Talk about feeling conflicted…
For my American non-car fetish readers, Jeremy Clarkson is larger than life public figure and journalist from the UK who is known world-wide for the BBC motoring television show Top Gear.
When I say larger than life, a serious aspect of Jeremy Clarkson’s public persona is his often outrageous and politically incorrect statements in private and on Television. Some might say that everything has come to a head with the presenter multiple times in the past; however, for most the head was reached today when Clarkson was fired for punching a producer during an argument over food following a days filming.
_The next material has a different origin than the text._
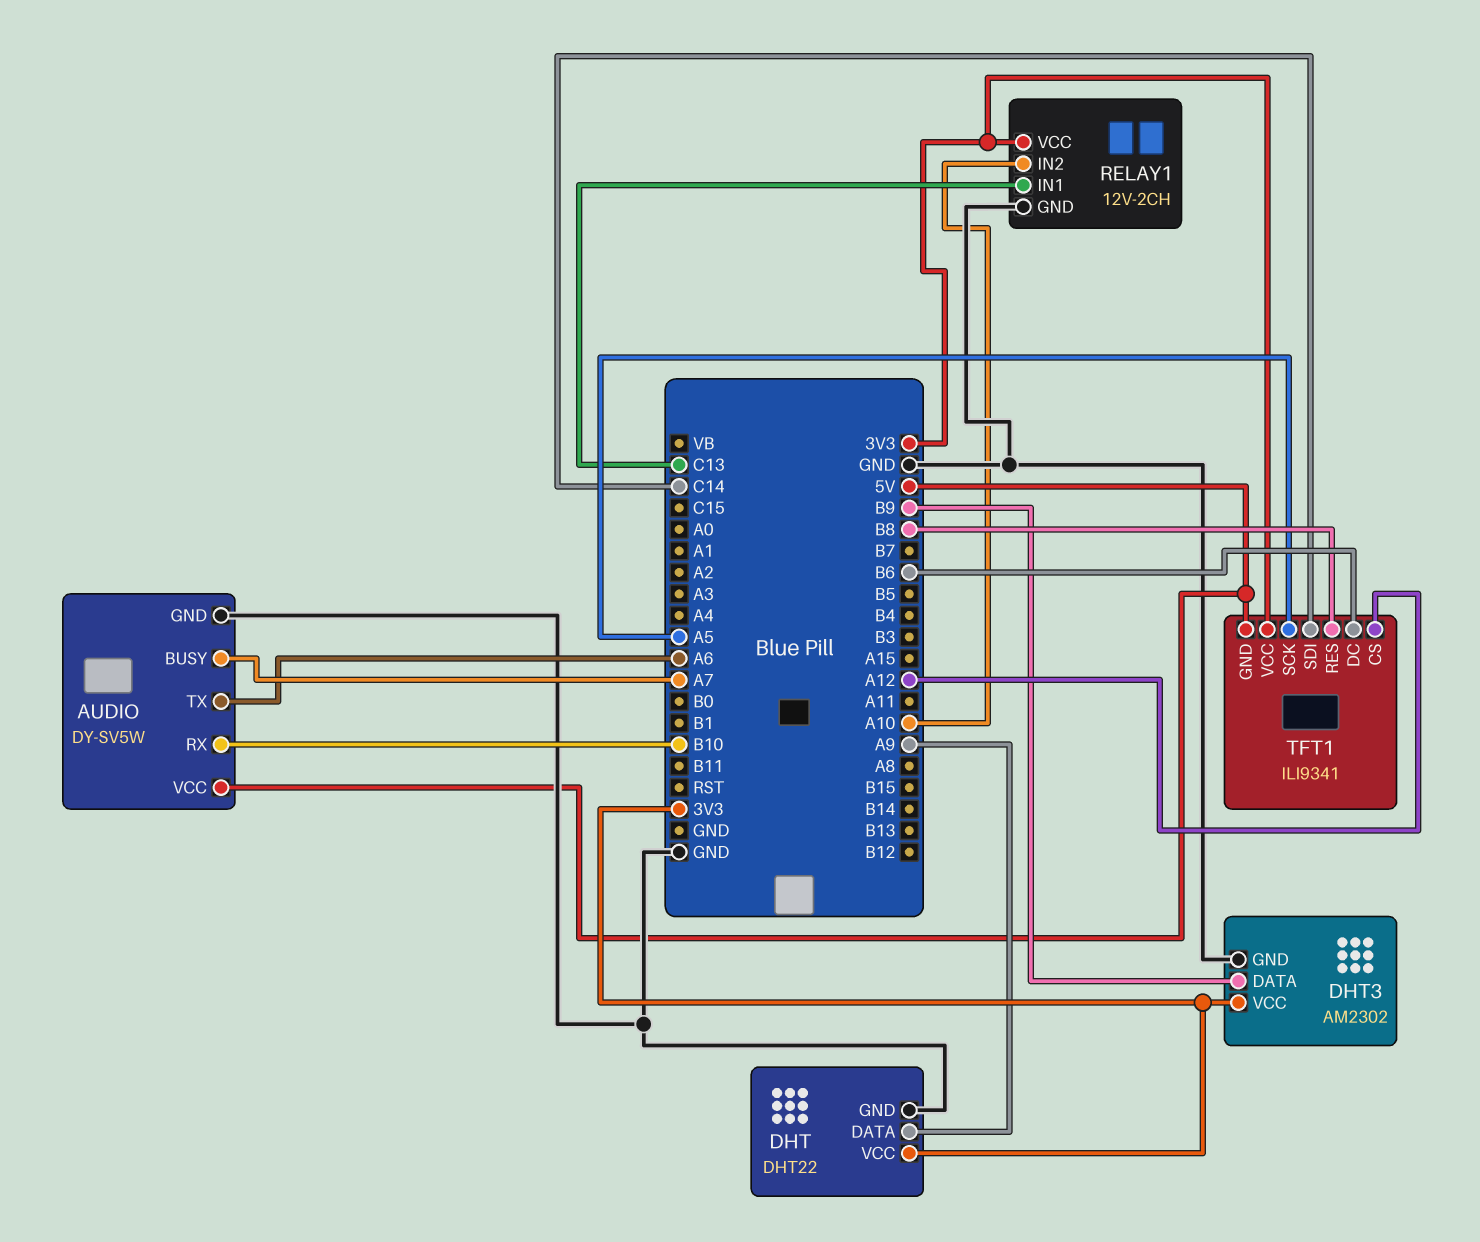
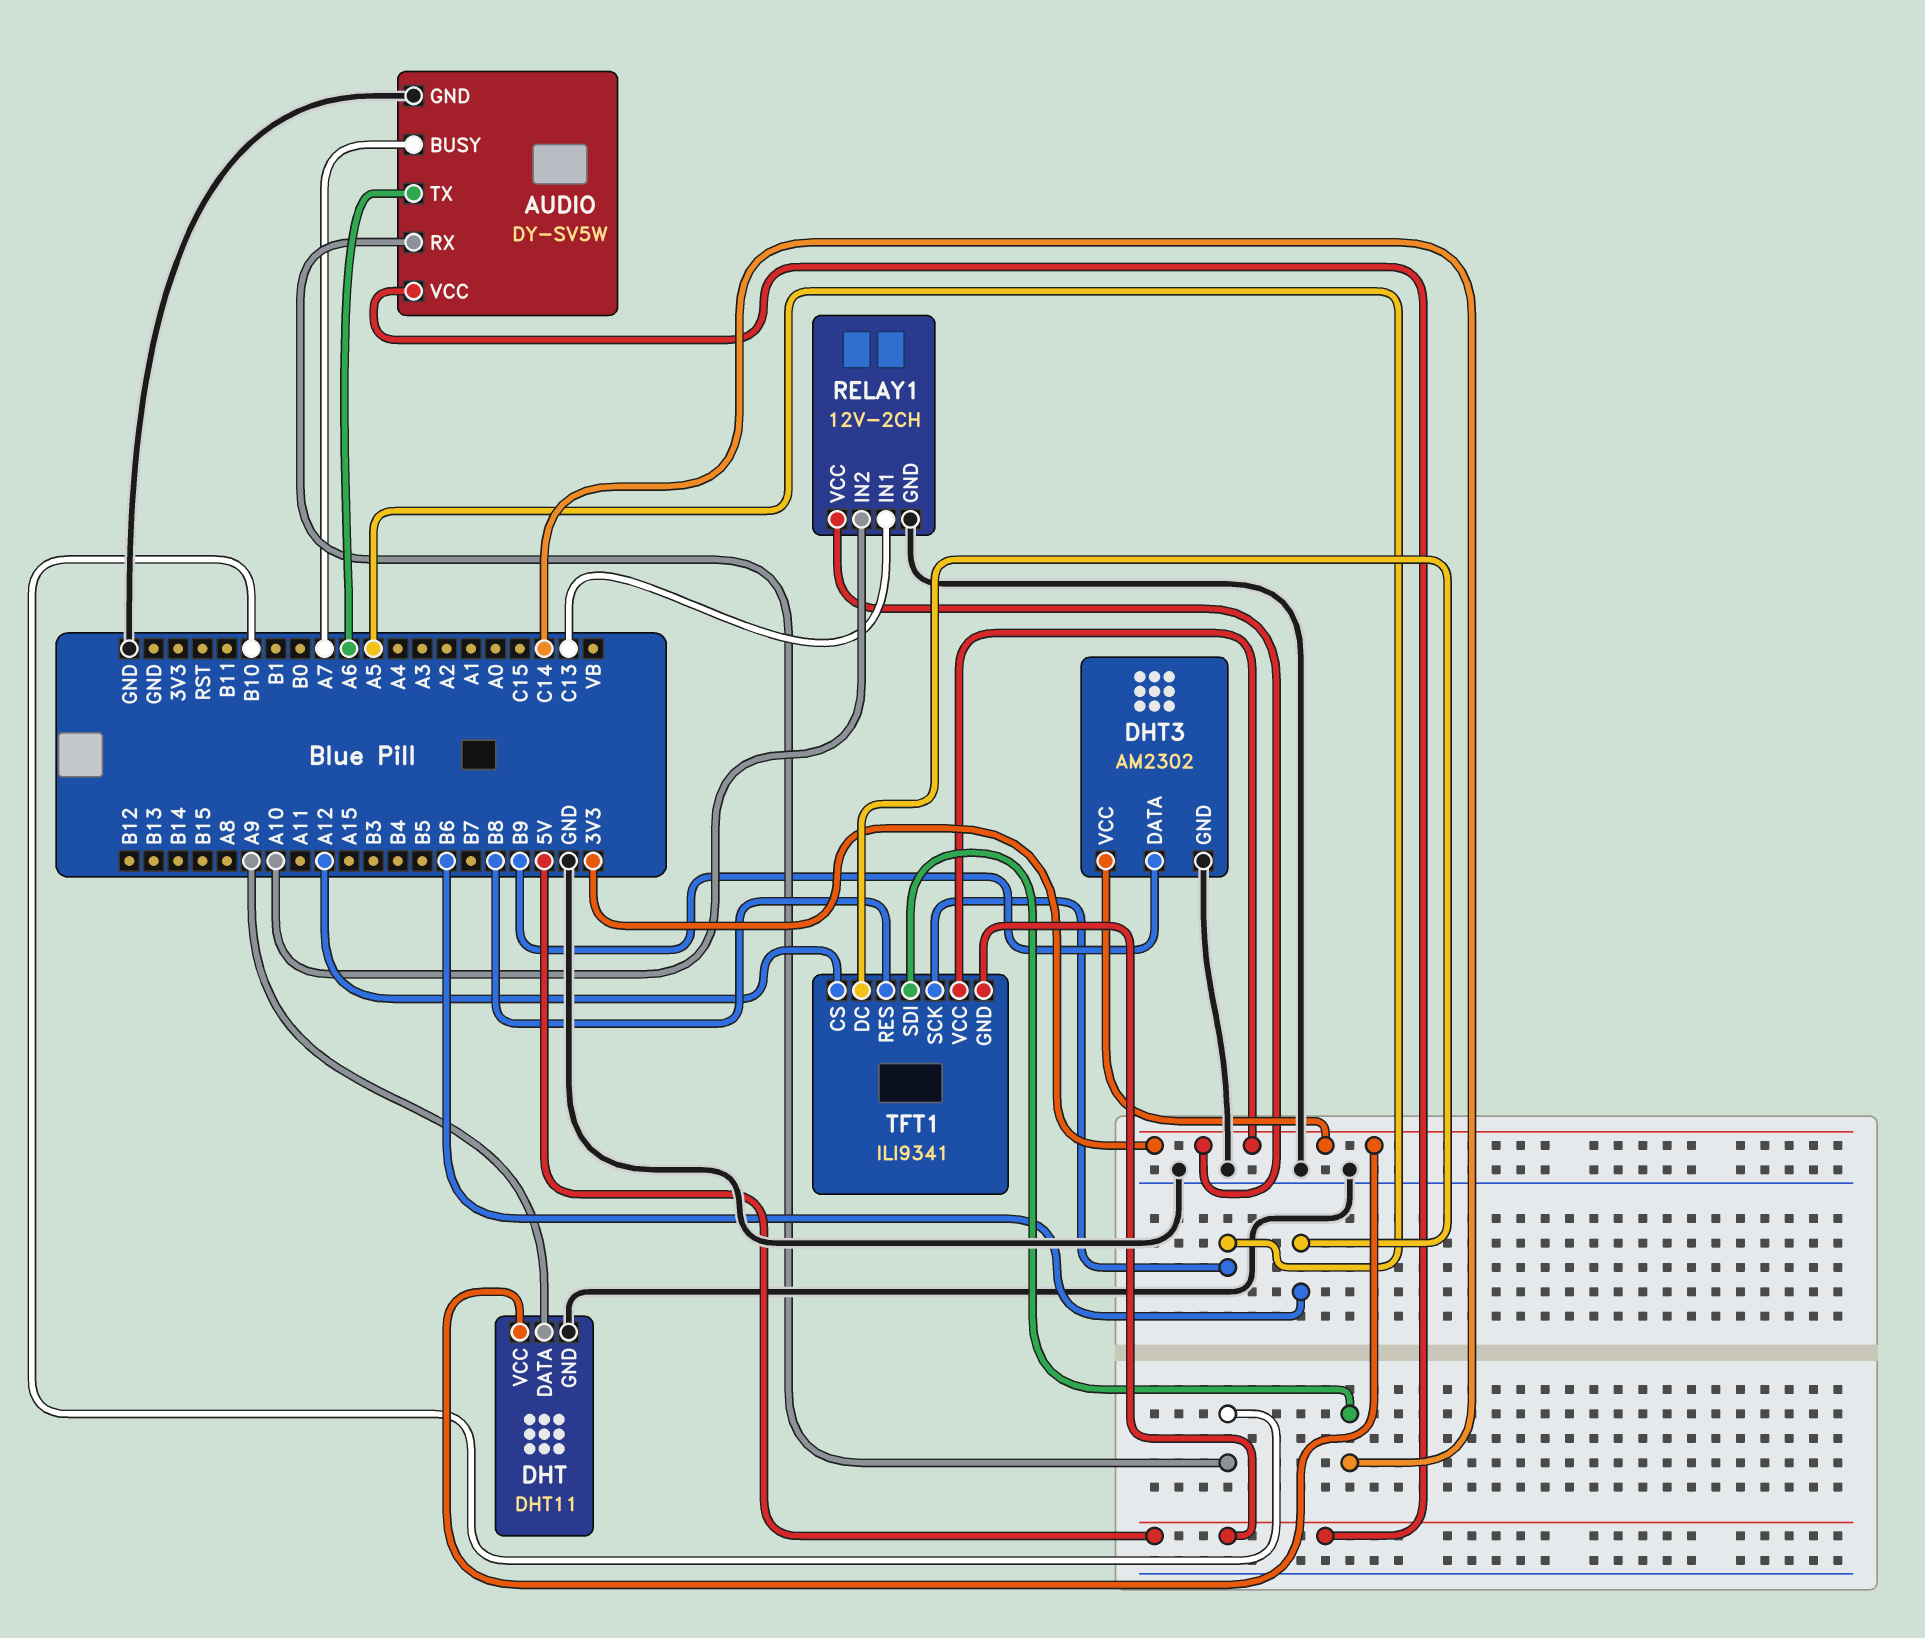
DHT: DHT22 -> DHT11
The personal conflict comes from my love of Top Gear and Clarkson as a broadcaster. As a person, I am sure he is not someone I would like to spend much time with (I’m not a fan of his writing or politics.) However, the deeper conflict is how the media in the UK has essentially manufactured and over blown any number of remarks into career damaging scandals. The culture of bullying by majority over remarks or misunderstood events, by the major media and the social media hordes has to stop. We risk complete disengagement by future generations due to the risks of getting involved – it is just not worth it.
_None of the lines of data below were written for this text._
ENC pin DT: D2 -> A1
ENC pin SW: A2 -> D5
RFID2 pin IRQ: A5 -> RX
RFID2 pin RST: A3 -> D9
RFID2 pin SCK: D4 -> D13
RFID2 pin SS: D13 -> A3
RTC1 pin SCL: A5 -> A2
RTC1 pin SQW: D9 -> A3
Finally, the human resource and management side of me applauds the BBC for having the courage to fire a key employee for completely unacceptable behavior in any workplace. Sorry Jeremy – but to needed to be fired for that.
The scandal is not the punch, the scandal is not incidents over number plates, or ill chosen remarks. The scandal is that television personalities and programing will be a little more bland and a little less interesting because we can’t just dismiss a personality as an idiot and not watch them if we disapprove.